Thursday, March 15, 2012

Steak and boulders

The book club I am in recently read Hollywood by Charles Bukowski, which is the somewhat fictional story of his life being turned into the movie Barfly.  It seems like every few pages Musso & Franks is mentioned. I had never been, and always wanted to try it. So we went to celebrate what we thought was his birthday, but ended up being the anniversary of his death.

Musso & Frank's opened in 1919 and has been a celebrity favorite ever since. Charlie Chaplin, Rudolph Valentino, the Fitzgeralds, etc. When I was there Friday I saw Debra Jo Rupp, who you may remember as the mom in That 70s Show.

They make a darned good martini and are quite famous for it. (And it is only $9.50, with a pony, which is pretty economical in these parts)  I got a steak, which was good, but it wasn't Taylors.

Los Angeles is filled with wonderful and strange things. The new and newsworthy thing that everyone has been talking about, no, not you Lindsay Lohan, is the LACMA Boulder, which more technically should be called Levitated Mass.

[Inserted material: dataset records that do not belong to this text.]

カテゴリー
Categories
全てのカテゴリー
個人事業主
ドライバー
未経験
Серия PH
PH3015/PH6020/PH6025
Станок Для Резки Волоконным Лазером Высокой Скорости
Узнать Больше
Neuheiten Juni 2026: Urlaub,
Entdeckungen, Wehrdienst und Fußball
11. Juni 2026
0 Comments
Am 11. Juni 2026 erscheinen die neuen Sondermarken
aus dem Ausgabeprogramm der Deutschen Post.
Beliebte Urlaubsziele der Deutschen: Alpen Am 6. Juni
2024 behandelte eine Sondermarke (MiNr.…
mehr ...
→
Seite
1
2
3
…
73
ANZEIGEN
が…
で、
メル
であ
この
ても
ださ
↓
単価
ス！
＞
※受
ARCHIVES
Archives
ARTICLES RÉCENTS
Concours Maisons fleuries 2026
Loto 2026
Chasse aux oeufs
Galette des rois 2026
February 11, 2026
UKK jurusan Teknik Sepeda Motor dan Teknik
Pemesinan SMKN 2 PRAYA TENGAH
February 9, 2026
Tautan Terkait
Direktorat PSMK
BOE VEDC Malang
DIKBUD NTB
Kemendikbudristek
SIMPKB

Levitated Mass is a Land Art piece consisting of a concrete hallway with a 340 ton rock monolith hovering above. This rock was cut from a quarry in Riverside California and moved extremely slowly to LACMAs location in Los Angeles. They published the slow moving route and the rock even had a twitter and facebook account, which was an excellent example of brilliant marketing, because if you think about it, who really cares about a rock?  But people totally did, people were following the parade for miles, there was a Block Rock party with bands, there were people who proposed in front of it. It was truly strange.

I had to see what it was all about, and since it was rolling through my neighborhood, it would have been silly not to.  I met a neighbor after that huge meal at Musso's and we walked to Western to watch it come by. I was surprised at how many people had come there to meet it, even more surprised that people had no idea about it.

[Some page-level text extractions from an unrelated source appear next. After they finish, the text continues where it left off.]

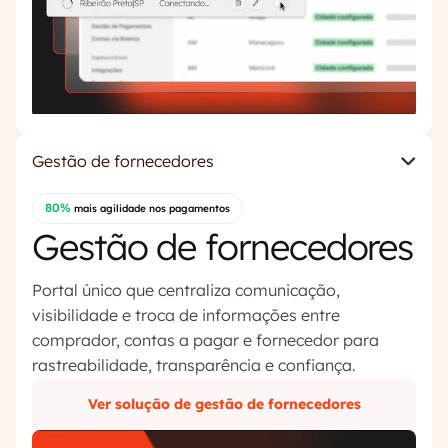
Gestão de fornecedores
80%
mais agilidade nos pagamentos
Gestão de fornecedores
Portal único que centraliza comunicação,
visibilidade e troca de informações entre
comprador, contas a pagar e fornecedor para
rastreabilidade, transparência e confiança.
Ver solução de gestão de fornecedores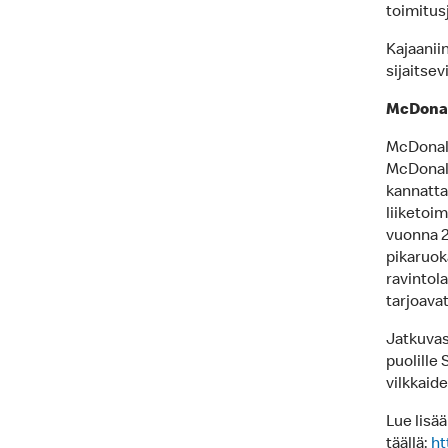
toimitus
Kajaaniin
sijaitsev
McDonald
McDonald’
McDonald
kannatta
liiketoi
vuonna 2
pikaruok
ravintol
tarjoavat
Jatkuvas
puolille
vilkkaid
Lue lisä
täällä:
ht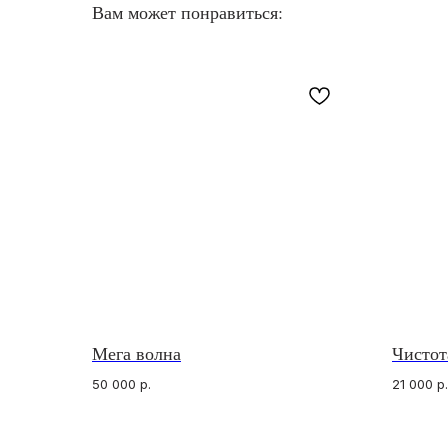
Вам может понравиться:
Мега волна
Чистот
КАТАЛОГ
ПОКУПАТЕЛЯМ
Кольца с опалами
О бренде
Подвески с опалами
Отзывы
50 000
р.
21 000
р.
Серьги с опалами
Подарочный сертификат
Браслеты с опалами
Частые вопросы
Комплекты с опалами
Оплата и доставка
Архивная коллекция
Договор оферты
Опалы для украшений на заказ
Правила индивидуально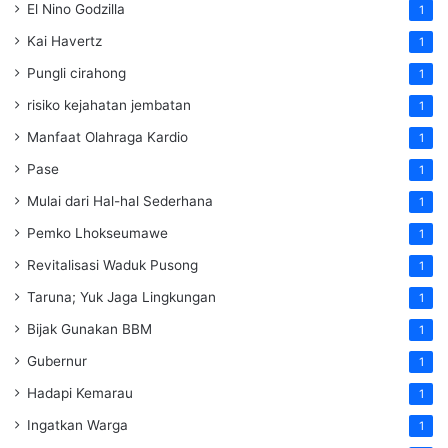
El Nino Godzilla
1
Kai Havertz
1
Pungli cirahong
1
risiko kejahatan jembatan
1
Manfaat Olahraga Kardio
1
Pase
1
Mulai dari Hal-hal Sederhana
1
Pemko Lhokseumawe
1
Revitalisasi Waduk Pusong
1
Taruna; Yuk Jaga Lingkungan
1
Bijak Gunakan BBM
1
Gubernur
1
Hadapi Kemarau
1
Ingatkan Warga
1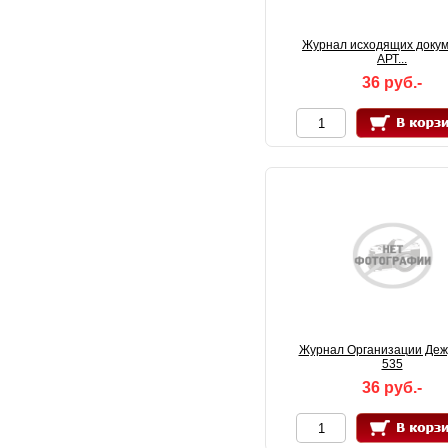
Журнал исходящих доку
АРТ...
36 руб.-
Журнал Организации Деж
535
36 руб.-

We met it at Western and 8th and walked with it for a few blocks, as seen in the photos, picked up more and more people, who were waiting to see if it were possible for it to turn onto Wilshire, people were videoing it with their phones and ipads. Some loon ran around it with an American flag and people were holding up signs that said:

"God hates rocks, god loves scissors"


You have to love how creative people are here.


I think that I may have been on the local Korean news channel laughing.

2 comments:

aunt pez said...

But how does God feel about paper?

I am here said...

I never found out. I think they needed another sign holder.